Some boards follow the three-committee model, which comprises a governance committee, an internal affairs committee and an external affairs committee. The governance committee recruits new board members, conducts orientation meetings, produces board materials and takes the lead in the annual board self-evaluation process. The internal affairs committee handles all internal operations including finance, investments, capital acquisitions, human resources and facilities. The external affairs committee manages public relations, marketing and any other external issues.
Step #6: Consider Availability of Board Commitment
Shareholders and regulatory authorities place much pressure on boards to fulfill their duties responsibly, so it’s vital for nominating committees to consider the availability and time constraints of the candidates they’re considering. Board candidates should be fully aware of how many board and committee meetings they will be expected to attend before accepting a position. Board director candidates also need to be able to meet face-to-face during times of crisis as necessary.
It’s common for board directors to serve on more than one board. Nominating committees should be concerned about overboarding, which refers to board directors who serve on multiple boards. Most governance experts frown on board directors who serve on more than four or five boards.
Step #7: Use Technology to Identify Board Candidates Efficiently
Diligent Corporation developed an innovative resource to assist boards in planning for board composition with the Diligent Nominations tool.
Diligent Corporation recognizes that it’s more complicated to get board composition right than it used to be. Diligent Nominations gives nominating and governance committees access to data and analytics to help them identify opportunities to improve the board. The tool opens the door to the largest global governance data set for boards so they stay current with opportunities and can reduce governance risks.

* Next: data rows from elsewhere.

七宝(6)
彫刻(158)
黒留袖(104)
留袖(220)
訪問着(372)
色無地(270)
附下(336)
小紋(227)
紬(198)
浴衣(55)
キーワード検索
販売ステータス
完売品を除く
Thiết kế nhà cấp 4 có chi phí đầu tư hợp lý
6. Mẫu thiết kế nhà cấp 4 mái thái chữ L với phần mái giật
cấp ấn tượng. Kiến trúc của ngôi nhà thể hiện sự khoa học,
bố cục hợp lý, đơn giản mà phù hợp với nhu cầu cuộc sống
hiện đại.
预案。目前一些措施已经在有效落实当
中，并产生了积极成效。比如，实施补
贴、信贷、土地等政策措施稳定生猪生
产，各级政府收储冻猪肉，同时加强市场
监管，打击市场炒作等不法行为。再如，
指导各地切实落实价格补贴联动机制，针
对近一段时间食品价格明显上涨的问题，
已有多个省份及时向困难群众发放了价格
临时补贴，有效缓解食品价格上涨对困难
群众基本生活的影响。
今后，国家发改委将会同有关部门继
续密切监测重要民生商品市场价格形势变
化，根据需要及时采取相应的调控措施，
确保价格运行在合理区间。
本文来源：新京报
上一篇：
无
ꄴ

Diligent Nominations opens up access to a search and connect process of over 125,000 profiles of board directors and executives from over 5,500 companies. The results come from 24 global markets and 40 indexes. The tool makes easy work of the search process, with granular filters for experience, demographics, region, sector and discipline.
The tool is a valuable resource for comparing candidates against your board skills matrix to gain insights into the board’s strengths and weaknesses. Also, the tool helps to identify director interlocks and problems with director overboarding.
The Nominations tool is integrated directly into your Diligent platform. Nomination and Governance committees can gain instant insights into their board’s composition, benchmark against competitors and support their executive search firm to identify potential candidates.
Optimizing Board Composition & Board Diversity
In setting up the most diverse, experienced board, you’re setting up your board for success. Outside experience and diverse perspectives will help your company avoid problems and take advantage of opportunities. It’s vital for nominating and governance committees to choose their board directors wisely because it helps guide the company toward growth and prosperity.